The full listing, written out exactly and without images, is the expected result.

** Opening Raw data block **

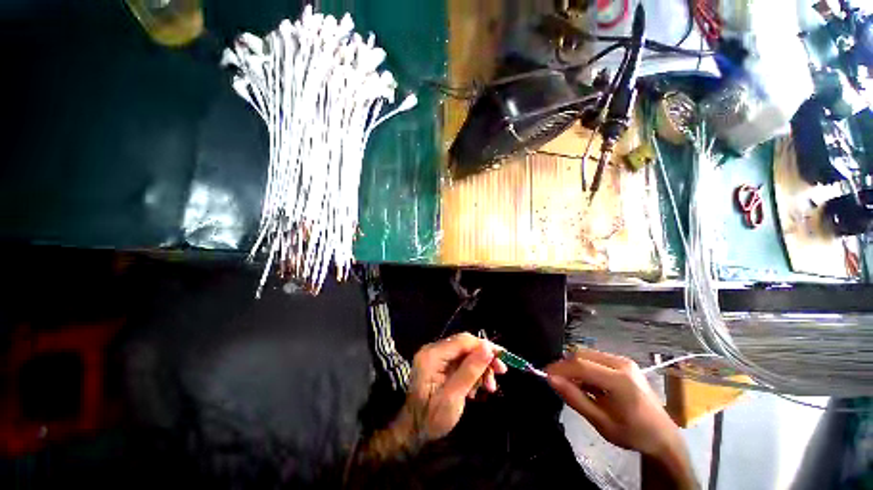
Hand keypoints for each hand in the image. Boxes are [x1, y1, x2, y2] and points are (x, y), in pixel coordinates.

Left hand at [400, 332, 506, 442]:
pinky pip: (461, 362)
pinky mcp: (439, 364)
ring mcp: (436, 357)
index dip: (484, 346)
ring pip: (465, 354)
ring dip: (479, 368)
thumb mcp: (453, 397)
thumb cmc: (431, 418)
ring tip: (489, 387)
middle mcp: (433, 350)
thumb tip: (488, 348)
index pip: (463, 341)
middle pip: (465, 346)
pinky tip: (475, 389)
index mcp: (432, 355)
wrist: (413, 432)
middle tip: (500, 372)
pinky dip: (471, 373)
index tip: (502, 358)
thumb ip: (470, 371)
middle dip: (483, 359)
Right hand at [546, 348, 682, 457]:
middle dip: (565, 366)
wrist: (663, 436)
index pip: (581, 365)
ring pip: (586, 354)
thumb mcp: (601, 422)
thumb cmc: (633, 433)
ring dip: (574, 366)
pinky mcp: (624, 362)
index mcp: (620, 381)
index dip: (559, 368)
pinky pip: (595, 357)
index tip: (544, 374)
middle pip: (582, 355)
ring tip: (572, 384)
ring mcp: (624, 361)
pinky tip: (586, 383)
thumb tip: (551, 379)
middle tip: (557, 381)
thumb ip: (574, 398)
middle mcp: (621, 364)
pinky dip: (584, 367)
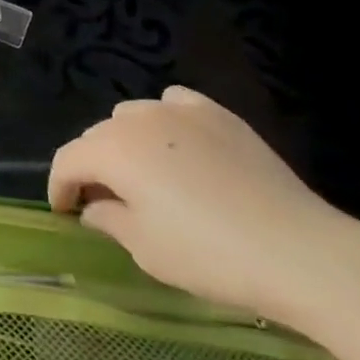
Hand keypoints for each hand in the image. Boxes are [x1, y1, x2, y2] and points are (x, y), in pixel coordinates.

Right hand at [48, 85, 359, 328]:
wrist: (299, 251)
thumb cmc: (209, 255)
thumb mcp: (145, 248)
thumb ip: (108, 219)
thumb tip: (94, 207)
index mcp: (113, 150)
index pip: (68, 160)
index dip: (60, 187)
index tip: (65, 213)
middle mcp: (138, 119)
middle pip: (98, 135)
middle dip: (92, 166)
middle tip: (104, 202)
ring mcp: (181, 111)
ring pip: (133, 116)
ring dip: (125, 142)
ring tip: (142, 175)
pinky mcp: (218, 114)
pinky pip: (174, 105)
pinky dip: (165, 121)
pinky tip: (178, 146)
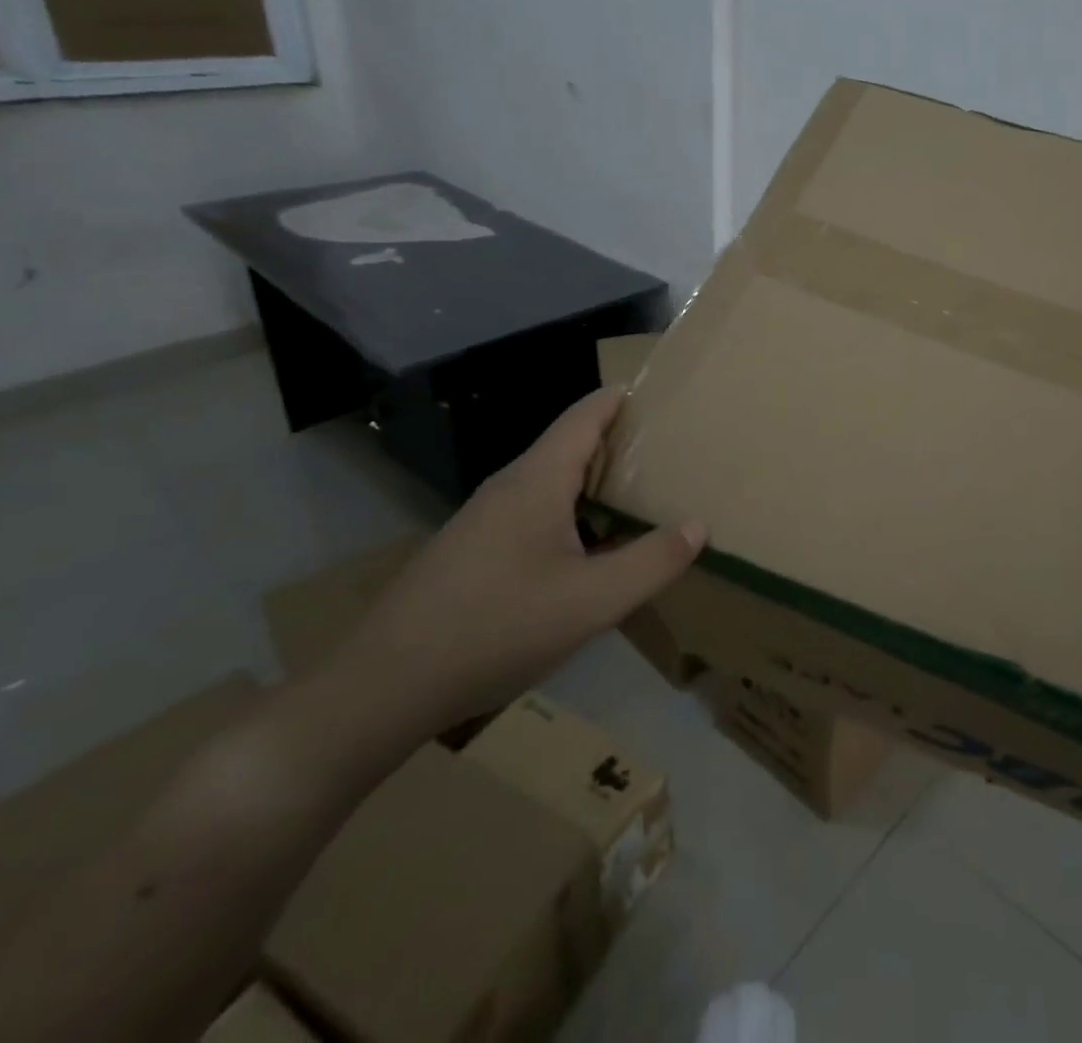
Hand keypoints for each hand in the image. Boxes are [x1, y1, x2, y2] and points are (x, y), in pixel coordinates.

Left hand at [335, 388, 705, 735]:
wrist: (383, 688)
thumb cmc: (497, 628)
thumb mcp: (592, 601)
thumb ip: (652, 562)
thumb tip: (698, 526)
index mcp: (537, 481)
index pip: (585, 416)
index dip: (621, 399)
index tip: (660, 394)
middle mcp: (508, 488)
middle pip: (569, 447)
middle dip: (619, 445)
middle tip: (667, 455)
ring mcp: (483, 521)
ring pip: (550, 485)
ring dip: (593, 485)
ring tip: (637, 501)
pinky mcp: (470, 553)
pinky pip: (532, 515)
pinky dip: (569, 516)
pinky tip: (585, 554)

** Closing Raw data block **

## Answer
Hand keypoints for each hand in the image. Boxes are [x1, y1, x2, y2] and points are (x, y), in pixel coordinates.

Left hand at [400, 332, 506, 442]:
pinky pip: (461, 362)
pinky mcp: (439, 364)
ring mcp: (436, 357)
index dip: (484, 346)
ring pip: (465, 354)
ring dip: (479, 368)
thumb mcp: (453, 397)
thumb cmc: (431, 418)
ring tip: (489, 387)
middle mcp: (433, 350)
thumb tip: (488, 348)
index pip: (463, 341)
middle pip: (465, 346)
pinky tip: (475, 389)
index mcp: (432, 355)
wrist: (413, 432)
middle tip: (500, 372)
pinky dip: (471, 373)
index tip: (502, 358)
thumb ip: (470, 371)
middle dip: (483, 359)
Right hand at [546, 348, 682, 457]:
middle dip: (565, 366)
wrist: (663, 436)
index pip: (581, 365)
ring pip: (586, 354)
thumb mcp: (601, 422)
thumb cmc: (633, 433)
ring dip: (574, 366)
pinky mcp: (624, 362)
index mcp: (620, 381)
index dip: (559, 368)
pinky pip: (595, 357)
index tip: (544, 374)
middle pip: (582, 355)
ring tip: (572, 384)
ring mcp: (624, 361)
pinky tip: (586, 383)
thumb tip: (551, 379)
middle tip: (557, 381)
thumb ip: (574, 398)
middle mcp: (621, 364)
pinky dip: (584, 367)
Hand keypoints for each hand in the image. Boxes are [x1, y1, x2, y2] and points are (x, y), in pixel coordinates.

Right hand at [48, 85, 359, 328]:
wrist: (299, 251)
thumb cmc: (209, 255)
thumb mcp: (145, 248)
thumb ip: (108, 219)
thumb tip: (94, 207)
index mcp: (113, 150)
index pip: (68, 160)
index dip: (60, 187)
index tip: (65, 213)
middle mcp: (138, 119)
middle pip: (98, 135)
middle dip: (92, 166)
middle tip: (104, 202)
ring mcp: (181, 111)
ring pip: (133, 116)
ring dip: (125, 142)
ring tip: (142, 175)
pinky mcp: (218, 114)
pinky pip: (174, 105)
pinky dip: (165, 121)
pinky tip: (178, 146)
Hand keypoints for each hand in the image. Boxes are [x1, y1, x2, y2] and points are (x, y), in pixel coordinates.

Left hand at [335, 388, 705, 735]:
wrist: (383, 688)
thumb cmc: (497, 628)
thumb mcp: (592, 601)
thumb ip: (652, 562)
thumb tip: (698, 526)
index mcp: (537, 481)
index pip: (585, 416)
index dip: (621, 399)
index tip: (660, 394)
middle mcp: (508, 488)
middle pip: (569, 447)
middle dip: (619, 445)
middle tip: (667, 455)
ring mcp: (483, 521)
ring pip: (550, 485)
ring dip: (593, 485)
ring tip: (637, 501)
pinky mcp: (470, 553)
pinky pip: (532, 515)
pinky dip: (569, 516)
pinky tip: (585, 554)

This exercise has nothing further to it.